Here we perform genome-wide array analysis to identify genes regulated by SNORD115/116. The analysis indicated that SNORD116 changes expression levels of over 200 genes. Unexpectedly, we found that SNORD115 influences the ability of SNORD116 to change target gene expression.

2. Material and Methods

2.1 Construction of SNORD116 expression clones

For SNORD116 overexpression, we used the mouse copy orthologous to human SNORD116-1. We previously used mouse orthologs (MBII-52 and MBII-85) of SNORD115 and SNORD116, respectively as they are highly similar to the human SNORDs and for SNORD115 were shown to regulate human genes (Kishore and Stamm, 2006; Kishore et al., 2010). MBII-85 is >88% identical to its human counterparts. Considering G:U base-pairs forming in RNA MBII-85 has 94% identical binding capacity compared to human. The MBII-52 sequence is >93% identical to it’s human counterpart and has >96% identical binding properties. The mouse RNA is more similar to the particular human copy than some of the related human copies to each other.
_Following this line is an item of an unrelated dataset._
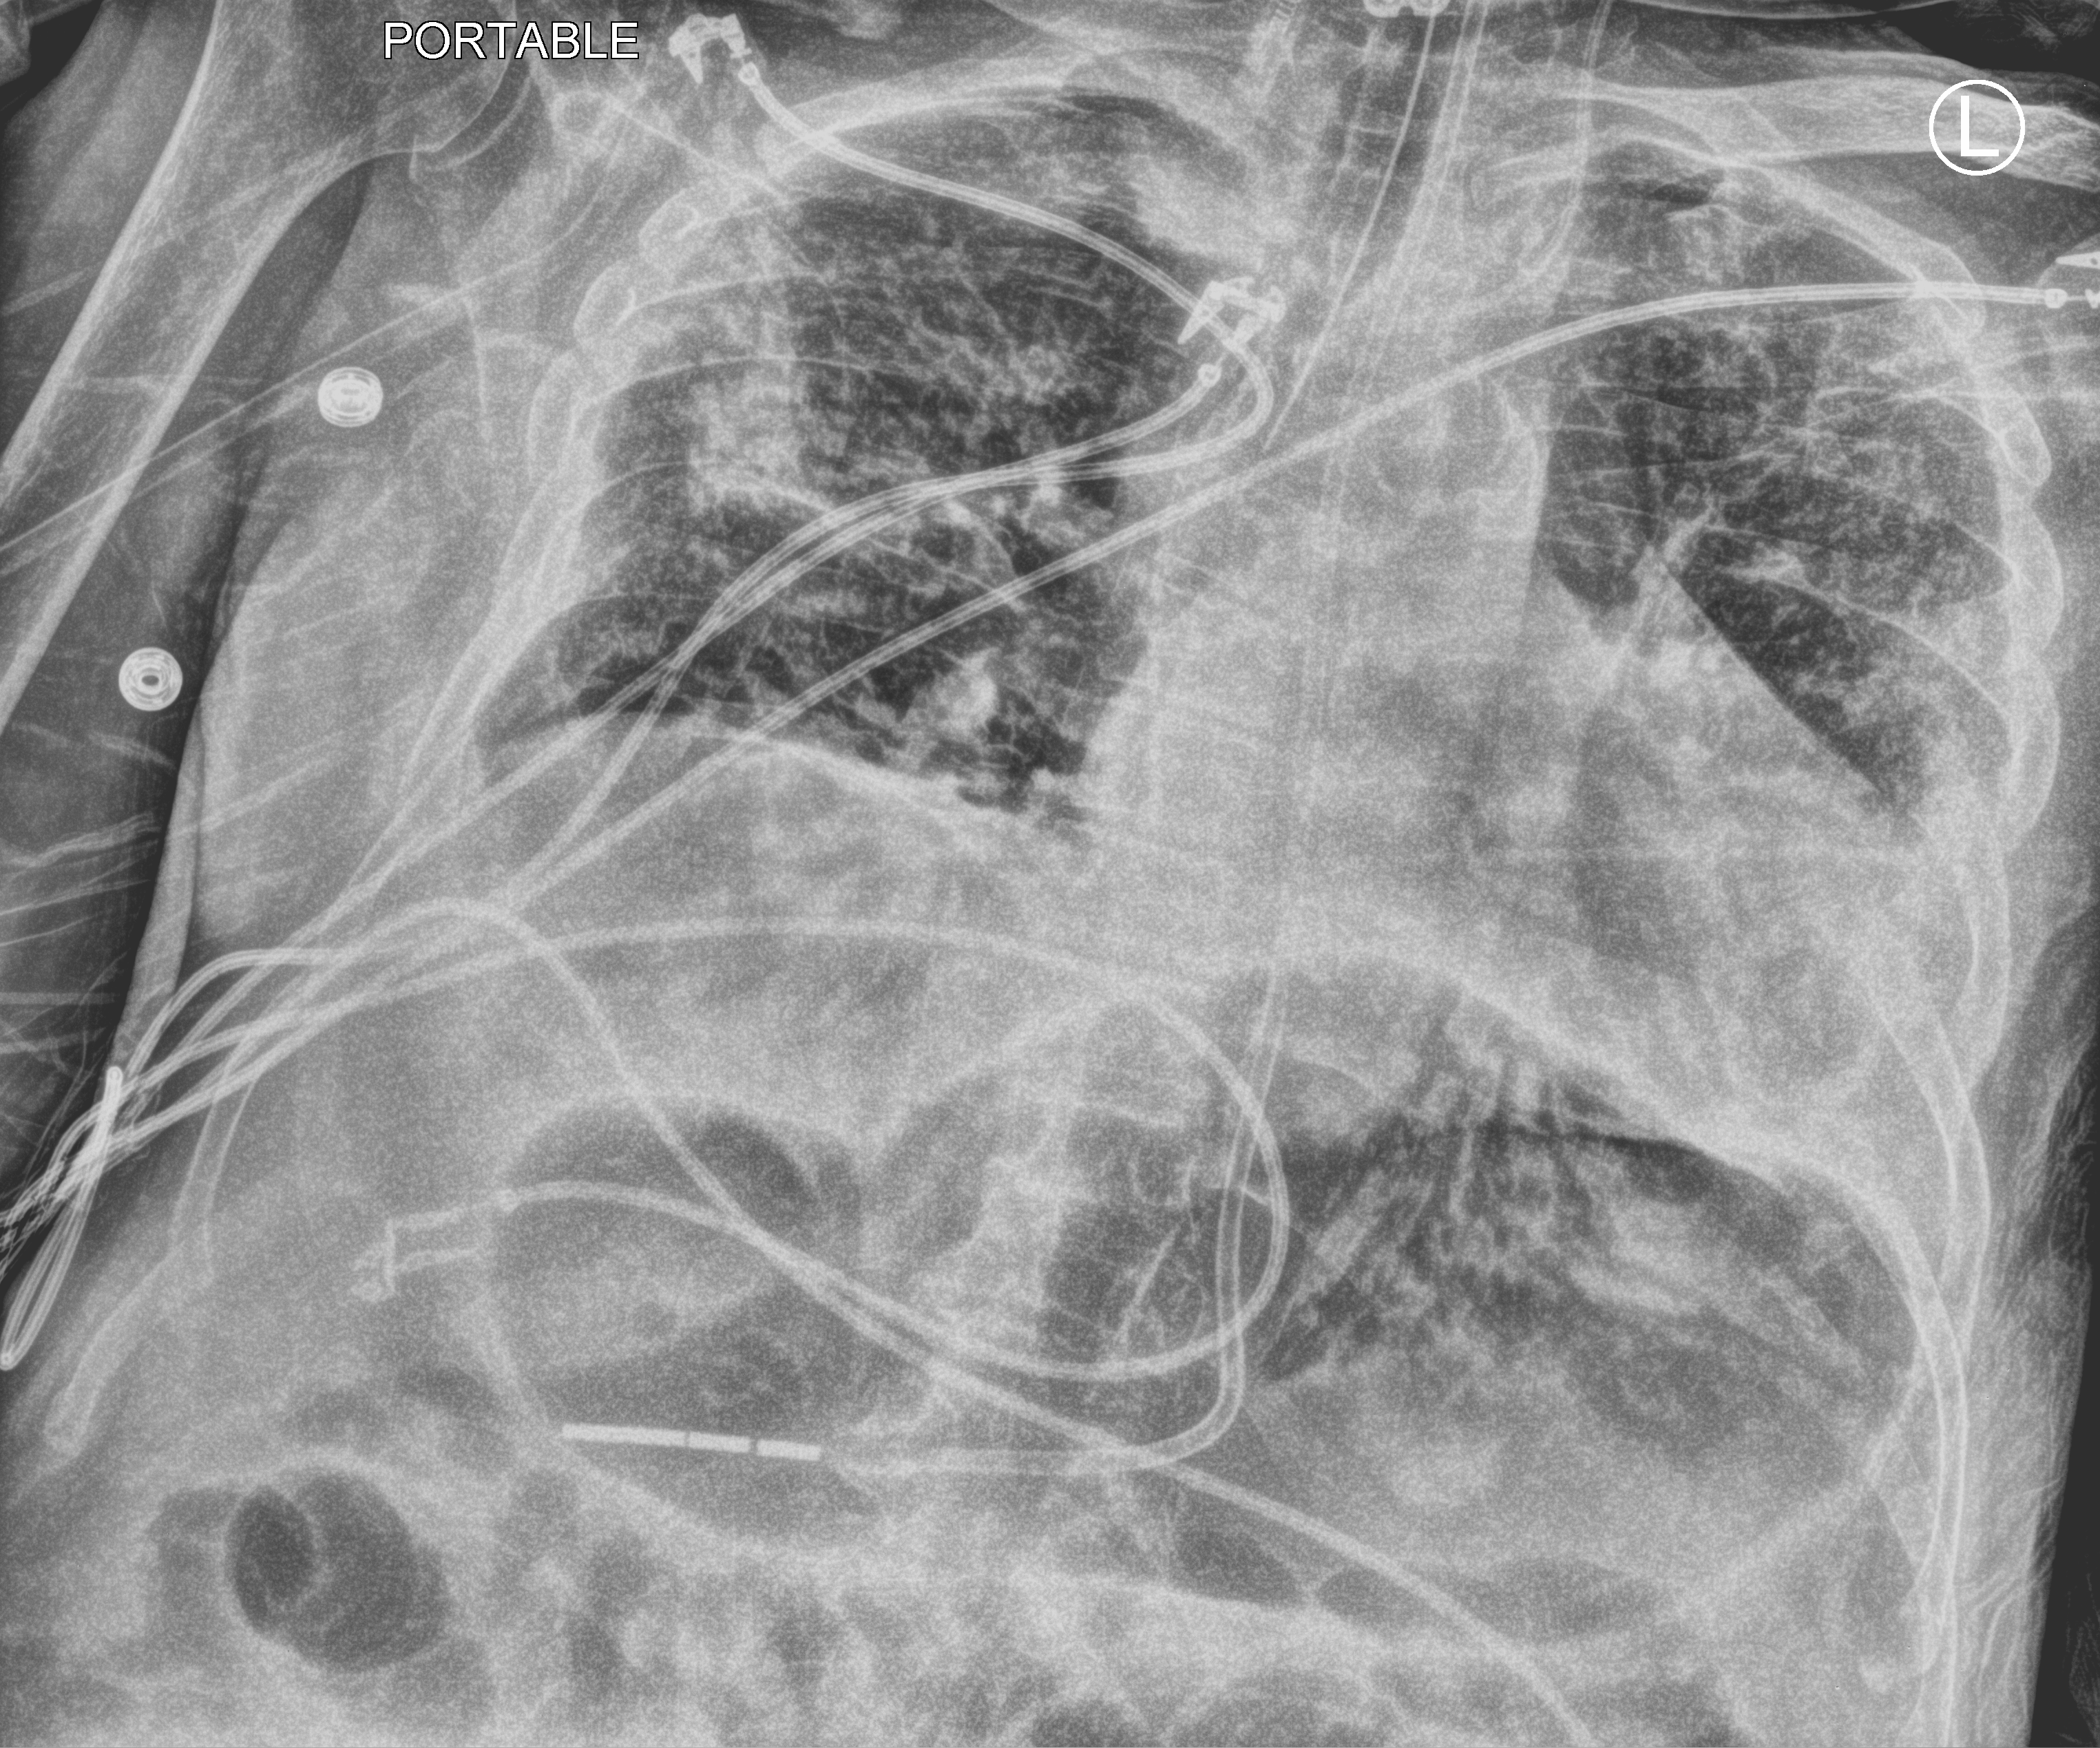
Bedside chest radiograph (computed radiography), anteroposterior (AP) projection. Male patient hospitalised with COVID-19, age 75–90 years.
Hospital-stay facts (about this admission, not read from this image; timing relative to this image not recorded):
- smoking status (admission record): former
- COPD (admission record): no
The initial SNORD116 expression cassette that represents two exons with snoRNA embedded within the intron was synthetize by Biomatik, Wilmington, USA. The constructs contain the 380 nt or 2536 nt long natural intron for SNORD115 or SNORD116, respectively. To improve SNORD116 expression efficiency site directed mutagenesis was performed using PCR primers (R-MBII-85 5′-SS: TGCAGCAATTCCCATATAACTTACCTTTTAACTCAGGTGAC, F-MBII-85 5′-SS: GTCACCTGAGTTAAAAGGTAAGTTATATGGGAATTGCTGCA) to mutate 5′ splice site and PCR primers (R-MBII-85 3′-SS: GCAACCCTGTGAAGAGAAAAGAGAGAACATGCCCC, F-MBII-85 3′-SS: GGGGCATGTTCTCTCTTTTCTCTTCACAGGGTTGC) to mutate 3′ splice site. All constructs are available through Addgene (ID numbers 67631, 67643–67647).

2.2 Array analysis

The transfection of cells was performed for 40 hrs using 2 μg of plasmid DNA for about 2×105 cells in six-wells plate using calcium phosphate transfection method (Stoss et al., 1999).
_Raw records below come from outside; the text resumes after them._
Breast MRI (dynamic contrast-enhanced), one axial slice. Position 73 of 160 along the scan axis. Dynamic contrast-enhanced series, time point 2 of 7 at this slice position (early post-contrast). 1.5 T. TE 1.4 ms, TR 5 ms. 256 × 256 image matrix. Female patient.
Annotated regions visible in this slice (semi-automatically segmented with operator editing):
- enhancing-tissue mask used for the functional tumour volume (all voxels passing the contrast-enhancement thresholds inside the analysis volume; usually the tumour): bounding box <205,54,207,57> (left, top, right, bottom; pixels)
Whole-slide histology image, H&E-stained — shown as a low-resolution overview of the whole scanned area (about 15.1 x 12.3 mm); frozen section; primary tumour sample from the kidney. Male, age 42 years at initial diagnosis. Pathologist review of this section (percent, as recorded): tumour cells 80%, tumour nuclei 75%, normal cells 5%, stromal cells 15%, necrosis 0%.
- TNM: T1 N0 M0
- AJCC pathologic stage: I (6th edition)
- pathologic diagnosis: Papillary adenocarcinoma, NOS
RNA was isolated from HEK 293T cells using Total RNA RNeasy kit (Qiagen) and from brain section using RNeasy Lipid Tissue kit (Qiagen). Its quality was determined with a Bioanalyzer instrument (Agilent Technology). RNA characterized by RIN > 9.5 for HEK 293T RNA and RIN > 6 for brain section RNA were used following the Affymetrix labeling procedure.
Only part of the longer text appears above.